→ **Problem details**:
Transcribe the part of the article on the budget proposal that begins at the words "Medical Community Debates" and stops after the words "Governor Dennis Daugaard.".

→ **Page extract**:
*** Begin section ***
Medical Community Debates Budget Proposal
by Breanna Fuss, Reporter
December 05, 2012 6:26 PM
Governor Dennis Daugaard’s 2014 budget proposal has left more than just lawmakers talking. Medical providers are a big part of a conversation regarding health insurance. And with thousands of South Dakotans with it, they are expressing concern.
Over 48,000 South Dakotans are uninsured. Those who work in the medical field said they are happy about the 3 percent increase Medicaid providers will receive, however, they said there is much more to the Medicaid debate that needs discussing.
"I am not recommending that South Dakota expand its Medicaid program in the fiscal year 2014,” said Governor Dennis Daugaard.
Governor Dennis Daugaard said he has proposed a conservative plan and that is one reason why he doesn’t want to expand the state’s Medicaid program to be apart of the Affordable Care Act.
He also said there are too many uncertainties.
"There are too many unanswered questions for me to recommended adding 48,000 adults to the 116,000 already on our roles,” said Daugaard.
*** End section ***
→ **Information**:
*** Begin section ***
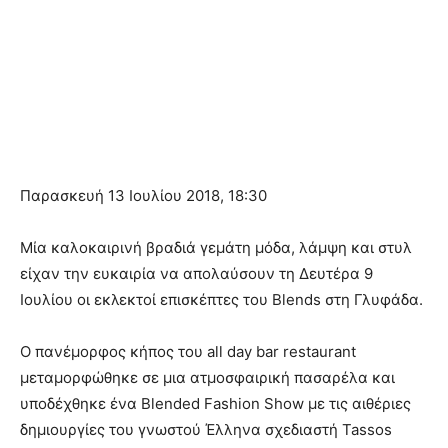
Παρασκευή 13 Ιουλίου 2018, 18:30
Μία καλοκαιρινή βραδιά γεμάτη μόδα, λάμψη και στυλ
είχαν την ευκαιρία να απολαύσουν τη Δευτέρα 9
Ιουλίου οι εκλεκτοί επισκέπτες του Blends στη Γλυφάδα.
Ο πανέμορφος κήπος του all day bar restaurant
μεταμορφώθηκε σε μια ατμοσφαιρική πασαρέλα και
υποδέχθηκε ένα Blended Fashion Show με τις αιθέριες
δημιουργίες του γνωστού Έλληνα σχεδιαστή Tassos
*** End section ***
*** Begin section ***
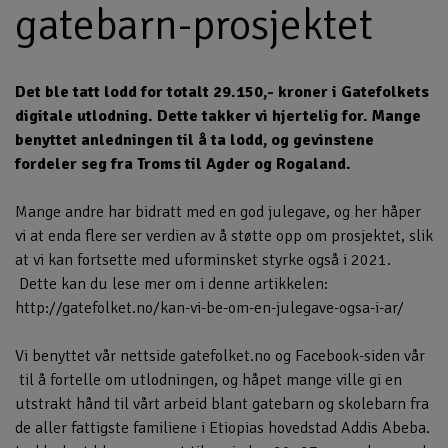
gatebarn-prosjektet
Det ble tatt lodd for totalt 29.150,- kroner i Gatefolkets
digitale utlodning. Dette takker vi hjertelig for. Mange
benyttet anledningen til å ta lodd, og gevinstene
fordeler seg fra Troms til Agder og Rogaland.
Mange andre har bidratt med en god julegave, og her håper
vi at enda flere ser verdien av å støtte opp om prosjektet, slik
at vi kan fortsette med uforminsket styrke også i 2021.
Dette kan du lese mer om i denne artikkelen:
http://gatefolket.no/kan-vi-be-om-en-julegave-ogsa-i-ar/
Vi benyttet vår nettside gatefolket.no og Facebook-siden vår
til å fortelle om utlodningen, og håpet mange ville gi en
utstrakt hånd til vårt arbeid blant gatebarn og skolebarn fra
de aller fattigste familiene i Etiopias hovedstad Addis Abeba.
*** End section ***
→ **Written solution**:
Medical Community Debates Budget Proposal
by Breanna Fuss, Reporter
December 05, 2012 6:26 PM
Governor Dennis Daugaard’s 2014 budget proposal has left more than just lawmakers talking. Medical providers are a big part of a conversation regarding health insurance. And with thousands of South Dakotans with it, they are expressing concern.
Over 48,000 South Dakotans are uninsured. Those who work in the medical field said they are happy about the 3 percent increase Medicaid providers will receive, however, they said there is much more to the Medicaid debate that needs discussing.
"I am not recommending that South Dakota expand its Medicaid program in the fiscal year 2014,” said Governor Dennis Daugaard.